Via Celsias.com, an interesting report on the advantages of living roofs:
“…Auckland, New Zealand ,like any other city heats up and becomes unbearable: it washes its storm water away quick as a flash. It keeps biodiversity knocking at its suburban doors.
It doesn’t have to be this way, of course. It can harness sunshine, rain water, flora and fauna to cool it, refresh it, clean it—to break up the hardscape pallet.
In the recent Living Roofs for Sustainable Communities presentation in Auckland,New Zealand Unitec Institute of Technology’s Renee Davies and Canadian Nobel Peace Prize winner Dr. Brad Bass shared their research, inspiration and where-to-from-heres, in a bid to offer solutions for city woes via the wonders of living roofs.
Every city contains up to 32 percent of unused landscape in the form of roofspace. Currently, there is a global experiment uderway which hopes to utilise the roofspace to create biodiverse spaces that can solve city problems naturally—from intercepting rain and curbing stormwater polluted beaches, to cooling the air above cities and reducing heat-related mortality.
Germany and Europe are leading the living roof way, helped by established legal frameworks, financial incentives and building legislation for future living roofing. New Zealand is a green shoot in the global living roofs project, but hampered by lack of local knowledge and suppliers, suspicion of benefits and high cost with perceived risks.
Toronto is a beacon for Living Roofs in North America. Here, new mapping techniques are pinpointing industrial areas that could be green-roofed in order to maximise biodiversity, and all new commercial buildings must have a percentage of green-roof capabilities. During his presentation, Dr. Bass, of the Centre of Environment at the University of Toronto, sights the three Ss when asked what makes a successful living roof. They stand for ‘substrate’, ‘structure’ and ‘spiders’.
Arachnids like damp spaces, which leads him onto the surprising conflict between living-roofers and solar panel advocates. Yes, there is an environmental battle on our cities elevated horizontal spaces. Apparently, the guys trying to clad roofs in solar panels despise the living roof makers. No space for both they say. Not so, says Bass, bringing it back to the shadows and damp spots created by solar panels which can be integrated into living roofs, indeed creating spaces for them to web and flourish.

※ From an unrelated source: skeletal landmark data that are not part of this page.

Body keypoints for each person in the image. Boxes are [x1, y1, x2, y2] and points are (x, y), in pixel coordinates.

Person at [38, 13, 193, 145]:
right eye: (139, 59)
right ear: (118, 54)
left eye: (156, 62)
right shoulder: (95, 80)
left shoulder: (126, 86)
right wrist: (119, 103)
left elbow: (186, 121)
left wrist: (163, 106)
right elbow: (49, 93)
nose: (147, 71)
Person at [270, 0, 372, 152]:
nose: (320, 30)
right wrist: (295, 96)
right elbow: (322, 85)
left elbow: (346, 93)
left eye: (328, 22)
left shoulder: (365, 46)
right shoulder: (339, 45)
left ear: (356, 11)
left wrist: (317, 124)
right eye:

Bass’ findings indicate that there are high amounts of spontaneous colonisation on living roofs. Species will find their way onto the roof via the wind or birds. Invasive plants will not stick around. Clover should be encouraged to increase honey bee populations. Living roofs resemble fields, not—as perhaps the public might have in their eye—the forest. We are not talking trees, fruit and big vegetation here. And neither are the roofs just for biodiversity—they provide easy camouflage for unsightly air-conditioning units, and other ugly roof-top paraphernalia.
As for the future, while DIY kits for Joe Public are available, Bass admits the private business sector needs to be convinced of the for their commercial outlets before living roofs become more than pockets of experiment. A trial living roof at a Walmart store in the States resulted in a decrease in the temperature of a normal Walmart roof, with less aggressive fluctuation in temperatures. This could be harnessed via a membrane beneath the living roof’s substrate, to control air conditioning and subsequently reduce heating bills.
Other projects on the cards include integrated bio-filters to utilise the water captured by living roofs and at the Adlershof Research Centre , a “facade greening system” is used to cool the building down.
Bass is also monitoring living walls , where nitrate created by goldfish feed mosses. These absorb the obnoxious chemicals emitted by office furniture and PCS. Having done its dash, the moss dies and falls into the fish tank, gobbled up by the fish, all the while beautifying the wall and making people smile.